Lust auf Kino? Drei Empfehlungen für die große Leinwand haben wir diese Woche für euch auf Lager. Während man an dem neuen Avengers-Auftritt ohnehin nicht vorbeikommt – selbst wenn man das will – fallen die beiden anderen eher in die Kategorie „obskurer Geheimtipp“: ein Schwarz-Weiß-Vampirfilm im Iran und eine groteske Dokumentation über eine schillernde Persönlichkeit.

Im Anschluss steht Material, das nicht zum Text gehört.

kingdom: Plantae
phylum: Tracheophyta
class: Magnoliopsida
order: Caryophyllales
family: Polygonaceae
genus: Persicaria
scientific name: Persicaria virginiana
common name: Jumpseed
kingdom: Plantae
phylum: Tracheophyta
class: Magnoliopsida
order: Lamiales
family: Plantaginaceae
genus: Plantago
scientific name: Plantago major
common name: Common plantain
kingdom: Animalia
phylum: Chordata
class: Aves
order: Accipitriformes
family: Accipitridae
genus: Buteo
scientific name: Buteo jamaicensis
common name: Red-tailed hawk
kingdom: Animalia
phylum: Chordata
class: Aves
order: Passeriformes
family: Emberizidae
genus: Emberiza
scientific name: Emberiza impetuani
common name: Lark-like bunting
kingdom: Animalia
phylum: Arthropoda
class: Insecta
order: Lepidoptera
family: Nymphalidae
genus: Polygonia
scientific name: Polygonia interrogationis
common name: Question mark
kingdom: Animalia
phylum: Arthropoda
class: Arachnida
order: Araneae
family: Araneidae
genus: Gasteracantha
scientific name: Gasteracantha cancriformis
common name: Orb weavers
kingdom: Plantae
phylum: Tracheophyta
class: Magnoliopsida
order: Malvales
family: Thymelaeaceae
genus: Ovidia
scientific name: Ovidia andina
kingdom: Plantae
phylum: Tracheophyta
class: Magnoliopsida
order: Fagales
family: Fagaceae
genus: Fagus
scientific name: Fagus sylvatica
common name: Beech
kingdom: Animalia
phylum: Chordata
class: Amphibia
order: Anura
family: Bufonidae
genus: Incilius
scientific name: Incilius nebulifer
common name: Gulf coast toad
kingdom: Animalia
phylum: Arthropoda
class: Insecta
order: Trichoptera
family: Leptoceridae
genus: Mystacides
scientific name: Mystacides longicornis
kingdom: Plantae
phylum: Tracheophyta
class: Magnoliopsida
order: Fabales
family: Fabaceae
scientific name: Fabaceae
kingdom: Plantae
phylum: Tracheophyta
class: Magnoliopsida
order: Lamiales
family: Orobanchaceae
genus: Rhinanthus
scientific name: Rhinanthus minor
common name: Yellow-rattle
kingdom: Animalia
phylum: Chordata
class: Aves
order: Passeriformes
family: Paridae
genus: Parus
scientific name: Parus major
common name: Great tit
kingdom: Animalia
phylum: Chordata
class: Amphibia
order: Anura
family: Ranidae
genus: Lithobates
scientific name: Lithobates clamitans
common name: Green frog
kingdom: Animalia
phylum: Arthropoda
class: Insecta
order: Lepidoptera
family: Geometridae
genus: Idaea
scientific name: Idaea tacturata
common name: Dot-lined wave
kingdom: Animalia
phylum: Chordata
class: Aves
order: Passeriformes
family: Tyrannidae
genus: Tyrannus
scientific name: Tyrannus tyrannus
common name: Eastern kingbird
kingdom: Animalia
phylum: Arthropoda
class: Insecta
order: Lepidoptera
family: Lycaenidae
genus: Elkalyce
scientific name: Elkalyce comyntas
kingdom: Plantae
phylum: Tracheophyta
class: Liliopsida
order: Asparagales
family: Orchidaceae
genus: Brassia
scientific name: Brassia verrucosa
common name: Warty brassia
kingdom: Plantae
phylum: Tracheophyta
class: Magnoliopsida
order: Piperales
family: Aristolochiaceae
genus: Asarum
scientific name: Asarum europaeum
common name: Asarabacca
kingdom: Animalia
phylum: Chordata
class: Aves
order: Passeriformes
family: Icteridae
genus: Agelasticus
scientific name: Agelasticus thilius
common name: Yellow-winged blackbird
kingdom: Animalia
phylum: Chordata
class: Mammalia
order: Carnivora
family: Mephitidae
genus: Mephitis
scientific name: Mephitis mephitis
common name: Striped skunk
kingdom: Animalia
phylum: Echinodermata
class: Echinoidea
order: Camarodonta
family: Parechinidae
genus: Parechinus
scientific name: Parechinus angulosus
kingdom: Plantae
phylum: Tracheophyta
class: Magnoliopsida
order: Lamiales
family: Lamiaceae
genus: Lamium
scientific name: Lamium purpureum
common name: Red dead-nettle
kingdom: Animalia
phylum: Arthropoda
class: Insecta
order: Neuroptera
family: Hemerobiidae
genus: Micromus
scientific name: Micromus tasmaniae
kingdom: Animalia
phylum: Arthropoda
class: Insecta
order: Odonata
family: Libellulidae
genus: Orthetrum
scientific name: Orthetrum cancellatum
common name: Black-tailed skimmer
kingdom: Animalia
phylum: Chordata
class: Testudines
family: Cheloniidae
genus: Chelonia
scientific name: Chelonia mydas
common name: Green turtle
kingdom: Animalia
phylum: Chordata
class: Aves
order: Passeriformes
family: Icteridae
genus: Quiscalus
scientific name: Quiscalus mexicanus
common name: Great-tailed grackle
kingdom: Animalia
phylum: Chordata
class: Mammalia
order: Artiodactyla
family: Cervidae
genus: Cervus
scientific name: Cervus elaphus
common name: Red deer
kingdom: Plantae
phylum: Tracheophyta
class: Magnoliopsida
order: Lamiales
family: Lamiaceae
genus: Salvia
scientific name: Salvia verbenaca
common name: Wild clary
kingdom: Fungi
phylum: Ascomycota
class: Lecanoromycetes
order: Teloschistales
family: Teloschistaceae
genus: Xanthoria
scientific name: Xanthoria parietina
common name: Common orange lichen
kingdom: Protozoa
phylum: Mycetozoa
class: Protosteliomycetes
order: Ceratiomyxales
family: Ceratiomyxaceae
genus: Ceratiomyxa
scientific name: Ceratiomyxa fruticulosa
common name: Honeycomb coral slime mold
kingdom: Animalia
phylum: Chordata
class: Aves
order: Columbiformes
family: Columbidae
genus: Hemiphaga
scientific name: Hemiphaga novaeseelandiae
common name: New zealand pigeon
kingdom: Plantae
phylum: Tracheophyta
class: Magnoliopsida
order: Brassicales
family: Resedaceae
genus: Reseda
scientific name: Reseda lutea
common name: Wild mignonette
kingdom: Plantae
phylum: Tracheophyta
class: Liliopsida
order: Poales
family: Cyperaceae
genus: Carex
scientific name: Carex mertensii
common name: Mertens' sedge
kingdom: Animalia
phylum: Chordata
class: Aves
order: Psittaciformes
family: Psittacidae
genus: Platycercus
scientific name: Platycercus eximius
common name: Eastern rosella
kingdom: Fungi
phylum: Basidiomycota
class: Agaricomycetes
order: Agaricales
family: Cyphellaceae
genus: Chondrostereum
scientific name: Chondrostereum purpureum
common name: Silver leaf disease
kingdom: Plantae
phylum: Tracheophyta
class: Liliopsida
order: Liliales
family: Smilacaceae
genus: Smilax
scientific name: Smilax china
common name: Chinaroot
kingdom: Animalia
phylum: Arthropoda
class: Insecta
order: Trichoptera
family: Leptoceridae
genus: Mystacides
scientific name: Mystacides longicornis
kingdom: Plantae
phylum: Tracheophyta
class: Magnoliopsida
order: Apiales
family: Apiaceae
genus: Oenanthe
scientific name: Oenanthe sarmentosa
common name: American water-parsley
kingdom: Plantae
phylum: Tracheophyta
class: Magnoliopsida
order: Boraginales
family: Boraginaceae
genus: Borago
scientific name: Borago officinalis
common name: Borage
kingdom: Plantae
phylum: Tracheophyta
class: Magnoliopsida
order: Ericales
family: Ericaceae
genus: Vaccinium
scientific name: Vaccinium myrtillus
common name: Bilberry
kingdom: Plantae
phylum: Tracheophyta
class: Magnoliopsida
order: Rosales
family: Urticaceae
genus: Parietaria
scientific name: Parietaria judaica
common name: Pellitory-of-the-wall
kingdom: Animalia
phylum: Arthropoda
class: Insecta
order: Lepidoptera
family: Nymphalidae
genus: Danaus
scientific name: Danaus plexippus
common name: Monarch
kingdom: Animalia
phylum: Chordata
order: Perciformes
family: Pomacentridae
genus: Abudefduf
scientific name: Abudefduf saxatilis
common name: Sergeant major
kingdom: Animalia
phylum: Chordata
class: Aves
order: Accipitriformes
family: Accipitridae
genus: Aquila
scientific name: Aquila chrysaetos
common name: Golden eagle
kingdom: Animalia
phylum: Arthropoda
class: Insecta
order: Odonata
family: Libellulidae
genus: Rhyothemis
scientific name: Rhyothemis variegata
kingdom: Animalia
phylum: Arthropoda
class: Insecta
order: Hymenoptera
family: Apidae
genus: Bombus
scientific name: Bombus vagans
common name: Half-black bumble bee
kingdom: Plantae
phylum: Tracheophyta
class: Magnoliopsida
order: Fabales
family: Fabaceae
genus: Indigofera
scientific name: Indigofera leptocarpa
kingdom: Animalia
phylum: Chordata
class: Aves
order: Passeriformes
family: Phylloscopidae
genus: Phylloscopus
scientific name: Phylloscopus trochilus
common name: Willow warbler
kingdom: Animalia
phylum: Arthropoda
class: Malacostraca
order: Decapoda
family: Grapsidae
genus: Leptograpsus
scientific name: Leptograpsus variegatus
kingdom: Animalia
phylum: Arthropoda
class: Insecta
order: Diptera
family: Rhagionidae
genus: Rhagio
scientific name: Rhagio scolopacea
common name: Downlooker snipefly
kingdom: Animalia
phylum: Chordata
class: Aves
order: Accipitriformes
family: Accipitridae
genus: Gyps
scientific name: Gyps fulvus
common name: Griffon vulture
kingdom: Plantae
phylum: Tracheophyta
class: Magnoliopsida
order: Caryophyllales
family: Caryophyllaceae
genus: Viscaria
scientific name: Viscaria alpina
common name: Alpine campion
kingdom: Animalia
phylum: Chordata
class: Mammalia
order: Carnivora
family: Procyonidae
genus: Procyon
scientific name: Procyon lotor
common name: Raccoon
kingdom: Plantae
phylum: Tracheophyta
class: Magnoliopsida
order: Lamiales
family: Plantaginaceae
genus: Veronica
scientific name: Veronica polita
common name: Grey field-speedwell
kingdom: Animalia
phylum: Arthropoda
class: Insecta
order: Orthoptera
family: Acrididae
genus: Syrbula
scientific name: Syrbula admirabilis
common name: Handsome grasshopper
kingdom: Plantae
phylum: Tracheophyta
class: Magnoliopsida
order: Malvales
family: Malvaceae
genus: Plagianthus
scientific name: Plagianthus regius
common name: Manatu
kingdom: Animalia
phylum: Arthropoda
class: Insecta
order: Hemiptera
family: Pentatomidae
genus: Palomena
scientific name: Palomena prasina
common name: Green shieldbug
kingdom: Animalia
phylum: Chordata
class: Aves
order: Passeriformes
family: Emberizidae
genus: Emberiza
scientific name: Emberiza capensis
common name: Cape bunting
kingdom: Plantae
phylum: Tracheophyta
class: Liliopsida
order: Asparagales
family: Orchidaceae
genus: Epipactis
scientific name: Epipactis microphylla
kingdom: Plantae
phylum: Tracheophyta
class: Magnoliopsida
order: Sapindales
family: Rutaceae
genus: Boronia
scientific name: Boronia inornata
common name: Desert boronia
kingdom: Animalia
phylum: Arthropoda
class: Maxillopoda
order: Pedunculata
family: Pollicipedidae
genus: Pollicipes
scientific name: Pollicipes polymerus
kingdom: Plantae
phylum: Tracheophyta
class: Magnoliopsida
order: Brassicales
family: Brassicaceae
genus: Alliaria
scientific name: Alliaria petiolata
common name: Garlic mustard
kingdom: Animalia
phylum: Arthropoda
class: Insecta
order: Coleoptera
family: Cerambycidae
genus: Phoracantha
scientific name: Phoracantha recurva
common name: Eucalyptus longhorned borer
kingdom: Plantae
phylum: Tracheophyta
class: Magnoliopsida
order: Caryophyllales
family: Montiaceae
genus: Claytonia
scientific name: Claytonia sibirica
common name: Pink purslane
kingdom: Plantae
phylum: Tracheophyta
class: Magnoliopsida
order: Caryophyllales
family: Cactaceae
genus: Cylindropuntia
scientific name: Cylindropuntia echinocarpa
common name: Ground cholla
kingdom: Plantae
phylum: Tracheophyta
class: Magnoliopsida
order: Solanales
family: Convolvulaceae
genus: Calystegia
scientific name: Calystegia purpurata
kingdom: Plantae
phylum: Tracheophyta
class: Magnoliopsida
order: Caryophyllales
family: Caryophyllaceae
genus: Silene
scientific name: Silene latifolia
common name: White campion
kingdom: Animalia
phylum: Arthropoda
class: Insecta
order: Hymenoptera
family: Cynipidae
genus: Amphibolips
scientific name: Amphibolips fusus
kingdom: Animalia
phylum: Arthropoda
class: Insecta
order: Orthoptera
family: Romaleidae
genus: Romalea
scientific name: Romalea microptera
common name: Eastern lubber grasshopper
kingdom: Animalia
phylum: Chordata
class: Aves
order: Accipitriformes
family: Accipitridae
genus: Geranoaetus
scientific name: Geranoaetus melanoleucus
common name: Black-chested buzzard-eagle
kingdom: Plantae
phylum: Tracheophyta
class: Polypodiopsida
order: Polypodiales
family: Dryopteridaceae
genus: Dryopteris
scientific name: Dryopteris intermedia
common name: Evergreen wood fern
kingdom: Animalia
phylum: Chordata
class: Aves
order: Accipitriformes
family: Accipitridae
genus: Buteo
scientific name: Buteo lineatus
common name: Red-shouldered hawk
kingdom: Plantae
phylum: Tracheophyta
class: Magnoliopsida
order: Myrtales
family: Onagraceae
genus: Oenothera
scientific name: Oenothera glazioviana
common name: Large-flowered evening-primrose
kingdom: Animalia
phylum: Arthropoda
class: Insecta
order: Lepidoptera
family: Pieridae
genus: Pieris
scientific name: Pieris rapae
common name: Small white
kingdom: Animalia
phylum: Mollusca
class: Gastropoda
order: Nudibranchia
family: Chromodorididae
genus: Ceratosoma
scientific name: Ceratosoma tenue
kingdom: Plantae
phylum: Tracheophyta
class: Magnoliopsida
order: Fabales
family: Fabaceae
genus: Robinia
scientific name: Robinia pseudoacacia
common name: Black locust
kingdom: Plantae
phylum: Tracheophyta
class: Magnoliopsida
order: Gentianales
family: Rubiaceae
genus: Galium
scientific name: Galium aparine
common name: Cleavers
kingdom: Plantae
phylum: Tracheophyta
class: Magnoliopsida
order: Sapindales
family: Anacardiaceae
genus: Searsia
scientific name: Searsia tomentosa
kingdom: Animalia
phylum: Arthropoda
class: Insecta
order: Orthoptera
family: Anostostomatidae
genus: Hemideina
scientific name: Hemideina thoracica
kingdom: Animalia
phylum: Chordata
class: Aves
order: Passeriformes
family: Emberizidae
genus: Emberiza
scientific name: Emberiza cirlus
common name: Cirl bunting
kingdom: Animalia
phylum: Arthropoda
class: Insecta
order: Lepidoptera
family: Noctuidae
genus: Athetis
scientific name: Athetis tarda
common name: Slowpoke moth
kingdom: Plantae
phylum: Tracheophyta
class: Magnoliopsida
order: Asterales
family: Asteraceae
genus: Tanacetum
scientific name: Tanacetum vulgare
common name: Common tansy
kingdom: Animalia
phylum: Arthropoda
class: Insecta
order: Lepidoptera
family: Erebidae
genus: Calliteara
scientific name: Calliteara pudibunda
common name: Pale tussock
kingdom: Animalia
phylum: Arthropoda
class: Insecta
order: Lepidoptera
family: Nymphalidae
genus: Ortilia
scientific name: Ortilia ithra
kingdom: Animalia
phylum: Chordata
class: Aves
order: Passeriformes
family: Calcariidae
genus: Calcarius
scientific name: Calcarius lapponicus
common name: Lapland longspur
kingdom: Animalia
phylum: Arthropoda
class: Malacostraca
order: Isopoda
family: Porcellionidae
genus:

„A Girl Walks Home Alone at Night“
Arash (Arash Marandi) hat einfach kein Glück im Leben: Seine Mutter ist tot, der Vater ein mittelloser Junkie, eine wirkliche Perspektive will sich ihm in der ehemaligen Industriestadt Bad City nicht bieten. Als er auch noch den mühsamen ersparten Sportwagen aus den 50ern an den Gangster Saeed (Dominic Rains), streift er niedergeschlagen durch die dunklen Gassen. Dort begegnet er eines Nachts auf dem Rückweg von einer Party einem mysteriösen, verhüllten Mädchen (Sheila Vand). Aber mehr noch als ihren Körper hält sie ein Geheimnis vor anderen versteckt: Sie ist ein Vampir, saugt anderen Menschen regelmäßig Blut und Leben aus.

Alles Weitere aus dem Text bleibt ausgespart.